Addressing a rally last weekend, former president Donald Trump presented himself as the victim of racist prosecutors. “These prosecutors are vicious, horrible people. They’re racists and they’re very sick. They’re mentally sick,” he bellowed. “If these radical, vicious, racist prosecutors do anything wrong or illegal,” Trump said, “I hope we are going to have in this country the biggest protest we have ever had in Washington, D.C., in New York, in Atlanta, and elsewhere. Because our country and our elections are corrupt.”
Yesterday, his largest adult son, Eric, took up the refrain with a slightly classier spin, filing suit against New York Attorney General Letitia James for what he called her “third world” conduct.
If you still need a decoder ring, the Trumps habitually attack whomever is prosecuting them as corrupt, but the alleged corruption is usually cast as either akin to Russia (i.e., second world) or embodying the corruption of American institutions Trump frequently alleges. Eric’s “third world” epithet is a specific reminder that the prosecutors in New York are Black and therefore lack the standing to charge his upstanding family with crimes.
In reality, the Trump Organization is not the victim of racist prosecutors. The firm is being investigated because it committed an exhaustively documented series of fraudulent acts. I happen to think the correct vernacular for its business model is stealing, though our political culture tends to reserve that word for acts like lifting money out of a cash register, while employing more delicate terms for the illegal methods rich people use to take money that isn’t theirs.
The best defense you could make of the Trump Organization would be that lots of other wealthy people engage in crime too, and Trump is only being singled out because his fame inspired reporters to go out and prove what a huge crook he is. Whatever the merits of that argument, though, it’s a far cry from Trump being the victim of racism.

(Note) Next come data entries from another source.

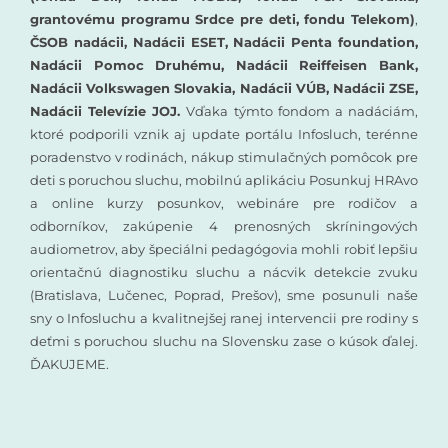
grantovému programu Srdce pre deti, fondu Telekom)
,
ČSOB nadácii, Nadácii ESET, Nadácii Penta foundation,
Nadácii Pomoc Druhému, Nadácii Reiffeisen Bank,
Nadácii Volkswagen Slovakia, Nadácii VÚB, Nadácii ZSE,
Nadácii Televízie JOJ.
Vďaka týmto fondom a nadáciám,
ktoré podporili vznik aj update portálu Infosluch, terénne
poradenstvo v rodinách, nákup stimulačných pomôcok pre
deti s poruchou sluchu, mobilnú aplikáciu Posunkuj HRAvo
a online kurzy posunkov, webináre pre rodičov a
odborníkov, zakúpenie 4 prenosných skríningových
audiometrov, aby špeciálni pedagógovia mohli robiť lepšiu
orientačnú diagnostiku sluchu a nácvik detekcie zvuku
(Bratislava, Lučenec, Poprad, Prešov), sme posunuli naše
sny o Infosluchu a kvalitnejšej ranej intervencii pre rodiny s
deťmi s poruchou sluchu na Slovensku zase o kúsok ďalej.
ĎAKUJEME.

Indeed, the sheer outrageousness of this claim might be easier for conservatives to grasp if they imagine the situation reversed. Suppose a Black man had spent years committing a string of crimes and claimed without any basis that prosecutors were racist, and then tried to whip up street protests against the prosecutors. Conservatives would have a meltdown of biblical proportions, even if this person was just a regular civilian and not the once and potentially future president of the United States.
Conservatives spend an inordinate amount of time denouncing promiscuous accusations of racism. Racism is a gigantic problem in American life. The use of specious charges of racism to shut down debate is a much smaller yet still important problem. Finding sane approaches to identify racism, without allowing shaky charges of racism to become a cudgel against legitimate debate, is a difficult proposition.
One fascinating aspect of the current era is that this problem has come to a head during an era dominated by Donald Trump, a figure who manages to combine the worst aspects of both problems. Trump of course is very famously a gigantic racist. But he is also in the habit of flinging unfounded charges of racism as a cover for his own misconduct. His ability to combine the worst aspects of racism with the worst aspects of political correctness is a unique achievement.